Halmhuber, Gustav Friedrich 

Geburtsdatum/-ort: 23.03.1862;  Stuttgart
Sterbedatum/-ort: 25.08.1936;  Stuttgart
Beruf/Funktion:
  • Architekt, Maler, Bildhauer
Kurzbiografie: 1884 Erstes Staatsexamen an der TH Stuttgart
1886 Bauführer beim Stadtbauamt Stuttgart
1886–1889 Bau des Wasserturms in Mannheim
1886–1889 Tätigkeit im Atelier von Paul Wallot in Berlin
1890 Studium der Malerei an der Akademie der Bildenden Künste in Stuttgart
1891–1893 Tätigkeit im Atelier von Paul Wallot in Berlin
1894–1897 Säulenhalle des Kaiser-Wilhelm-Nationaldenkmals in Berlin
1895 Auftrag zur Ausschmückung der Siegesallee in Berlin
1897 Halmhuber wird o. Prof. für Ornamentik, dekoratives Entwerfen und Modellieren an der TH Stuttgart
1906 Halmhuber wird Direktor der Kunstgewerbe- und Handwerkerschule in Köln
1909–1928 o. Prof. für Raumkunst und Hochbau der Ingenieure an der TH Hannover
1910–1913 Innenausstattung des Rathauses in Hannover
1924 Bau der großen Brücke über den Mälarsee (Stockholm) in Schweden
Weitere Angaben zur Person: Religion: ev.
Verheiratet: 27.8.1898 (Magdeburg) Helene Anna Emilie, geb. Hildebrandt (* 17.12.1876 Merseburg)
Eltern: Vater: Friedrich Halmhuber (* 10.4.1821 Stuttgart, † 18.1.1904 Stuttgart), Schreiner, später Privatier
Mutter: Wilhelmine, geb. Gauler (* 8.3.1824 Stuttgart, † 13.12.1887 Stuttgart)
Geschwister: 4: darunter Heinrich Friedrich (* 10.4.1852 Stuttgart, † 29.7.1908 Königsfeld/Baden), Architekt und Maler
Kinder: 2: Elisabeth Irmgard Helene (* 25.08.1899 Stuttgart, † 10.4.1921 Hannover); Kurt Hildebrand Gustav (* 15.9.1900 Stuttgart)
GND-ID: GND/116420715

Biografie: Alfred Lutz (Autor)

* * * * *

- **Aufgabe 1**: Welchen Beruf hatte Halmhubers Vater laut der Biografie über Halmhuber?
- **Aufgabe 2**: Schreib aus der Biografie über Halmhuber den Abschnitt ab, der mit „Eltern: Vater: Friedrich“ anfängt und mit „Stuttgart, † 13.12.1887 Stuttgart)“ aufhört.

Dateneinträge

* * * * *

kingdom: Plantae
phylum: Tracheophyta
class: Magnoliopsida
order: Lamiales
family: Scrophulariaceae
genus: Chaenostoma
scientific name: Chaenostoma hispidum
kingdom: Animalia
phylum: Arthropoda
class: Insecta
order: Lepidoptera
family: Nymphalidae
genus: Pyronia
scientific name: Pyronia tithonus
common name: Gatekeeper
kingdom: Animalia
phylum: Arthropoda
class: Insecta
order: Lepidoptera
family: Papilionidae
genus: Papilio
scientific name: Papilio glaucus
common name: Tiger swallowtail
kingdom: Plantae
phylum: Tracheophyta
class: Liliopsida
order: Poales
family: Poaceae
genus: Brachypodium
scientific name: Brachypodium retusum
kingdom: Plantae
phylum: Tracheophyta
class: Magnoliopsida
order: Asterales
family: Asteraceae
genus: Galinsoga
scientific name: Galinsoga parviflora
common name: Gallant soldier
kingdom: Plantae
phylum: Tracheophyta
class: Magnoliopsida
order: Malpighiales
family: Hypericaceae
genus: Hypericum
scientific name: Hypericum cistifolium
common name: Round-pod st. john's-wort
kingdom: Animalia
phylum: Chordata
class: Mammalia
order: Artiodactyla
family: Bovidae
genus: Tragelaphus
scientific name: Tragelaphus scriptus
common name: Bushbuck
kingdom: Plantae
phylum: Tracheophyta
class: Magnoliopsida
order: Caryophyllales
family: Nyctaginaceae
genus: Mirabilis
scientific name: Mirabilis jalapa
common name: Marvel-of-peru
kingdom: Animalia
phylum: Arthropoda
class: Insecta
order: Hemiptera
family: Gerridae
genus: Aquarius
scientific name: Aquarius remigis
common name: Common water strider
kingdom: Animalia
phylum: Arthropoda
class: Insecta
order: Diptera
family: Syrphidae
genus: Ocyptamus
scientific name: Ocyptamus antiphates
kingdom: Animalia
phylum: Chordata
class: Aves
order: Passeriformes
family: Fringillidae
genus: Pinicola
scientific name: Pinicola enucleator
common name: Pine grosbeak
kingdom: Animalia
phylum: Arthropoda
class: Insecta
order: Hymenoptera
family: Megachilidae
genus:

* * * * *

- **Erwartete Antwort 1**: Er war Schreiner, später Privatier.

- **Erwartete Antwort 2**:
Eltern: Vater: Friedrich Halmhuber (* 10.4.1821 Stuttgart, † 18.1.1904 Stuttgart), Schreiner, später Privatier
Mutter: Wilhelmine, geb. Gauler (* 8.3.1824 Stuttgart, † 13.12.1887 Stuttgart)